I used the “rand()” function to sample the training dataset, evaluation dataset, and test dataset. Oh, don’t forget as common sense in machine learning – it’s essential to have balanced negative and positive samples in the training data, i.e., having a similar amount of “cancel” data and “non-cancel” data. Then, I can use the ML training function in Bigquery to train the first basic model for this dataset and see its performance.

Bigquery Training

Bigquery Training Result

Don’t be fool by the training result, and the below is the real evaluation performance. Nice, the logistic model can achieve AUC around 0.798. And it’s the baseline I need to break.

Bigquery Evaulation

Model Training

In this part, I trained four types of models and deployed the best. Below is the diagram of this part.

Model Training

To train a machine learning model, I think, is just like cooking. If there is a recipe, I should try the existing recipe first. To reinvent pizza is not fun, and the new pizza may not as tasty as the “experienced” pizza. In the AI Platform, there are three build-in algorithms, and I should try them first.

The three algorithms are XGBoost, wide and deep model, and linear learner model. XGBoost tree is a kind of traditional machine learning model. Like random forest tree, it’s based on decision tree ensembles, which combine the results of multiple classifications and regression models. The wide and deep model combines a linear model that learns and “memorizes” a wide range of rules with a deep neural network that “generalizes” the rules. A linear learner model assigns one weight to each input feature and sums the weights to predict a numerical target value. See more details.

Their final evaluation results are compared as follows. Strangely, this final evaluation in logging for build-in algorithms seems only to use part of the evaluation data. As a result, I have to evaluate the best built-in models by using all the evaluation data.

Type Final AUC Evaluation
XGBoost 0.865
Linear learner model 0.923
Wide and deep model 0.961

The wide and deep model performs the best here. Now, it’s time to write my code and see whether I could beat Google’s automation.

Luckily, mine is better than Google’s automatic data processing and model creation.

Best Model

Here, we can do model examinations to know the model’s pros and cons and then can “targeted” refined the model. For example, use the What-if tool. However, from my experiences, this tool is not friendly with the AI Platform. Also, it’s not directly related to GCP. So, I skip this part.

Then, it’s time to deploy the model.

Model Deployment

In this part, I used the Google Sheet as the platform and AI-platform as the backend to deploy my model. Below is the diagram of this part. And the idea of using Google Sheet in this way is from “How to Grow a Spreadsheet into an Application, Google Next 2019

Model Deployment

As mentioned in one of my previous posts, here come at least three solutions.

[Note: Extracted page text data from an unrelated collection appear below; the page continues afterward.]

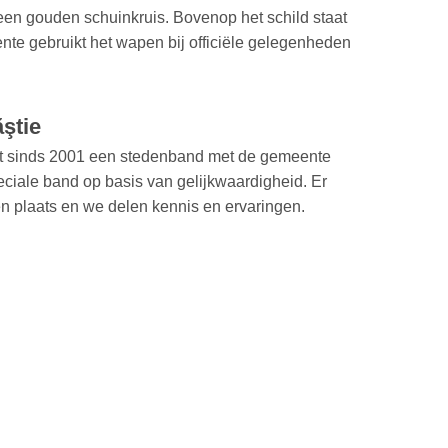
een gouden schuinkruis. Bovenop het schild staat
te gebruikt het wapen bij officiële gelegenheden
ştie
ft sinds 2001 een stedenband met de gemeente
ciale band op basis van gelijkwaardigheid. Er
n plaats en we delen kennis en ervaringen.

First, simply click the “Deploy Model”. Then GCP will deploy it on ML engines and handle all the other processes. Second, you can deploy the model by yourself, and using docker to make the model service containerized is the option. It’s super fast to write a Dockerfile based on TensorFlow Serving and use Google Build to wrap the model into a container and deploy it to Kubernetes. Last, to achieve full DIY, you can choose to use a VM and do what you want. In this case, you have to set the networking forwarding rules, safety rules, etc..

For simplicity, I selected the first option. Here, it’s worth to notice that to invoke a model deployed on Google ML engines, a role for “ML Engine Developer” is needed. A helpful practice is to create a server account with this role and grant this server account to a microserver on Google Functions.

I chose Google Sheet as the platform to create a demo APP. Google Sheet has the database, UI, security, and loads of built-in APIs. To match this platform, I used Google Forms as the APP UI.

Sample Msg

Wrap Up

Let’s wrap up with the whole structure.

Whole Structure

Better Solutions I know now

Convert the model as Tensorflow.JS and deploy it on the client-side to achieve zero maintenance cost.

Use Flutter or Angular to write a more beautiful and customized UI.